L’année 2026 marque un tournant pour les marchés de prédiction, qui passent d’un changement quantitatif à une transformation qualitative. Au premier trimestre, le volume d’échange on-chain sur les marchés de prédiction a atteint 36,6 milliards de dollars, dépassant pour la première fois les casinos on-chain ; le record hebdomadaire de juin s’est établi à 10,8 milliards de dollars ; et ICE, maison mère du NYSE, a investi 600 millions de dollars dans Polymarket. Ces trois signaux réunis indiquent que les marchés de prédiction évoluent des "casinos crypto" vers l’"infrastructure financière". Ce processus est porté par la densité croissante des événements macro, les avancées réglementaires et des modèles économiques auto-suffisants. Cependant, des risques subsistent, tels que l’incertitude réglementaire, la concentration du marché et le déséquilibre de la structure des participants. L’avenir des marchés de prédiction—qu’ils deviennent infrastructure financière ou super-casino—dépendra de leur capacité à démontrer en continu leur valeur unique dans la découverte de l’information.

FAQ

Q1 : Quel a été le volume exact échangé sur les marchés de prédiction au premier trimestre 2026 ?

Selon TRM Labs, le volume d’échange on-chain sur les marchés de prédiction au premier trimestre 2026 a atteint 36,6 milliards de dollars, dépassant les 14 milliards de dollars des jeux d’argent on-chain sur la même période.

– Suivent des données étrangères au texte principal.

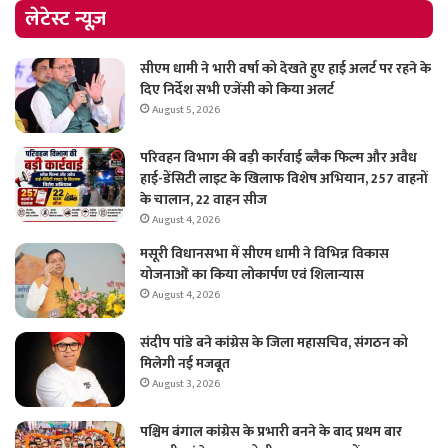
लेटेस्ट न्यूज़
सीएम धामी ने भारी वर्षा को देखते हुए हाई अलर्ट पर रहने के
दिए निर्देश सभी एजेंसी को किया अलर्ट
August 5, 2026
परिवहन विभाग की बड़ी कार्रवाई ब्लैक फिल्म और अवैध
हाई-डेंसिटी लाइट के खिलाफ विशेष अभियान, 257 वाहनों
के चालान, 22 वाहन सीज
August 4, 2026
मसूरी विधानसभा में सीएम धामी ने विभिन्न विकास
योजनाओं का किया लोकार्पण एवं शिलान्यास
August 4, 2026
संदीप पांडे बने कांग्रेस के जिला महासचिव, संगठन को
मिलेगी नई मजबूत
August 3, 2026
पश्चिम बंगाल कांग्रेस के प्रभारी बनने के बाद प्रथम बार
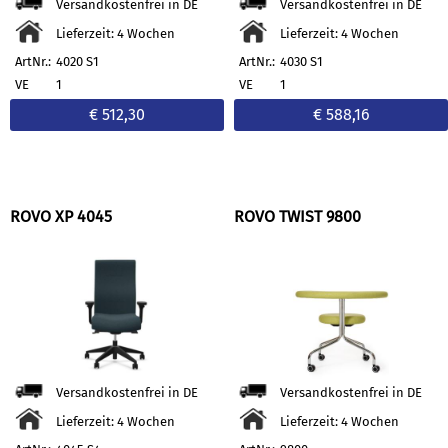
Versandkostenfrei in DE
Versandkostenfrei in DE
Lieferzeit: 4 Wochen
Lieferzeit: 4 Wochen
ArtNr.:
4020 S1
ArtNr.:
4030 S1
VE
1
VE
1
€ 512,30
€ 588,16
ROVO XP 4045
ROVO TWIST 9800
Versandkostenfrei in DE
Versandkostenfrei in DE
Lieferzeit: 4 Wochen
Lieferzeit: 4 Wochen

Q2 : Comment Polymarket a-t-il atteint 10,8 milliards de dollars de volume hebdomadaire en juin ?

Pour la semaine se terminant le 15 juin 2026, le volume des marchés de prédiction a franchi pour la première fois la barre des 10 milliards de dollars en une semaine, porté par la convergence d’événements majeurs tels que l’introduction en bourse de SpaceX (valorisée à 2 100 milliards de dollars), l’accord de paix États-Unis-Iran, les finales NBA, la finale de la Stanley Cup et le coup d’envoi de la Coupe du monde.

Q3 : Quel est le montant exact investi par ICE dans Polymarket ?

Le 27 mars 2026, ICE, maison mère du NYSE, a annoncé un investissement direct de 600 millions de dollars en numéraire dans Polymarket, dans le cadre d’un plan d’investissement déjà annoncé pouvant aller jusqu’à 2 milliards de dollars.

Q4 : Quelles sont les projections de taille de marché à long terme pour les marchés de prédiction ?

Selon Bernstein, le volume d’échange sur les marchés de prédiction devrait atteindre environ 240 milliards de dollars en 2026 et 1 000 milliards de dollars en 2030, avec un taux de croissance annuel composé d’environ 80 %.

Q5 : Quels sont les principaux risques auxquels font face les marchés de prédiction ?

Les principaux risques incluent l’incertitude réglementaire (au moins 11 États ont engagé des actions en justice), une forte concentration du marché (deux plateformes concentrent près de 90 % de l’activité), un déséquilibre dans la structure des participants (plus de 80 % des comptes sont en perte) et le risque de délit d’initié.